About this time Jackson comes back; he is taken ill, and remains so for many days. Nicholds attends him as a nurse; and Jackson, when convalescent, hearing of the results of the sale of the right to Virginia, takes a suitable opportunity, while his nurse sleeps, to abstract notes for $500 (being part of the $900), from the pocketbook of Nicholds, and, admitting the taking, still retains ihem, on the ground, that a partnership existed between them. The notes were the result of a sale, a partnership, &c., and the taking was not stealing.

[67]*67This is a brief suminary of the facts in the case, and the grounds of the defence.

In order to arrive at a proper conclusion in this case, it must be inquired:

1. Was, or was there not, a partnership?

2. If yes — was it dissolved?

3. Was the sale of the right for the state of Virginia, made by Nicholds, after the dissolution, on his own account?

4. Was the taking of the $ 500, part of the purchase money of said sale, a larceny ?

Under the power of attorney, the rights of Nicholds and Jackson were joint and several. They, or either of them, were constituted agents, and all their acts show it was so understood by them. No partnership account was kept; no partnership name was used, but each sold in his own name. No division of profits was made, nor any pro rata share of losses, paid by either.

The union between M’Farland and Jackson; the sales by them (M’Farland having made a sale during the absence of Nicholds, and after he, M’Farland, was taken into the company, as it was called, on his own account, and not dividing any part of it); the equal division, by Jackson and M’Farland, of the amount of the sale made by them, shows that no partnership, as to third persons, was ever contemplated between the parties, Jackson and Nicholds, till the defence in this case was to be prepared.

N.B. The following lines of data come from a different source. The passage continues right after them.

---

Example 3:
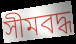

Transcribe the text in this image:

সীমবদ্ধ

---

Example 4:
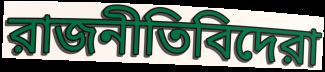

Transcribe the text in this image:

রাজনীতিবিদেরা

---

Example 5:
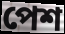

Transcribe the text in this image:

পেশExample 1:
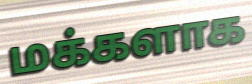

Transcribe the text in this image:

மக்களாக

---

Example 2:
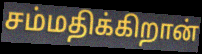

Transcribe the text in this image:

சம்மதிக்கிறான்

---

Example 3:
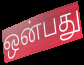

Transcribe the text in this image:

ஒன்பது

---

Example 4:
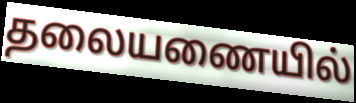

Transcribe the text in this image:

தலையணையில்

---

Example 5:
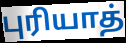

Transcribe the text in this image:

புரியாத்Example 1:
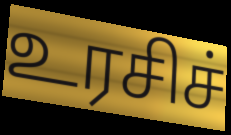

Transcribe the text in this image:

உரசிச்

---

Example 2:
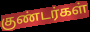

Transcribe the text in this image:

குண்டர்கள்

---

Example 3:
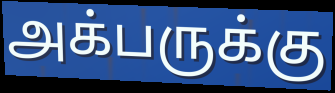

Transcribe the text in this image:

அக்பருக்கு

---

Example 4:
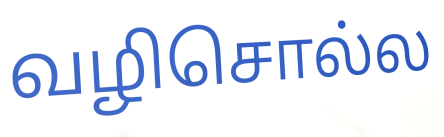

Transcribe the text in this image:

வழிசொல்ல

If a partnership was ever contemplated under the power of attorney, as a joint power only, then any act of the agents under the subsequent partnership, by a single partner, is void; and this is the strongest evidence of the non-existence of the partnership as such. [68]*68Both parties considered, and their counsel contend, for the letter, as giving a joint authority.

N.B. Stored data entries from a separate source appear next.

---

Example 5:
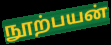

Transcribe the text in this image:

நூற்பயன்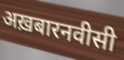
अख़बारनवीसीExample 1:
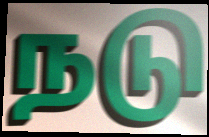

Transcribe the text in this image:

நடு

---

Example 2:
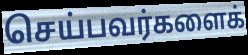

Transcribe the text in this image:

செய்பவர்களைக்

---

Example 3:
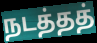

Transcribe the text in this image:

நடத்தத்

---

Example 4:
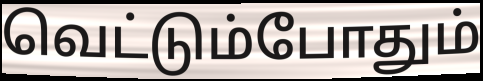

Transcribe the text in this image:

வெட்டும்போதும்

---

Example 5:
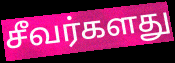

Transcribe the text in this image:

But suppose the parties acted under the belief a partnership existed? Did not the acts of Jackson, in taking in both M’Farland and Day as co-partners, during the absence, and without the consent of Nieholds, dissolve the pre-existing partnership? Should this not be sufficient to substantiate the dissolution? Then did not the notice given by Nieholds to both Day and M’Farland, and Watson, of a withdrawal, on his part, dissolve the partnership? 3 Kent 28, tit. Partners; Chitty on Contracts 208; 3 Yes. 74.

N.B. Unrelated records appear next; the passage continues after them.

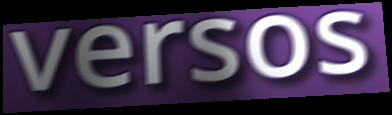
versos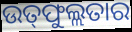
ଉତ୍‌ଫୁଲ୍ଲତାର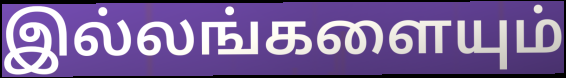
இல்லங்களையும்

The doctrine of factors and joint tenancy — Livermore on Agency 213, and Cheap et al. Assignees of Branden &c., 4 Barnewell & Alderson 663 — does not apply, as I hold the letter of attorney was several, as well as joint, and that the liability of the agents was several, and not joint, to their principal. No partnership being contemplated by the letter of attorney, each agent thus constituted, has an individual responsibility.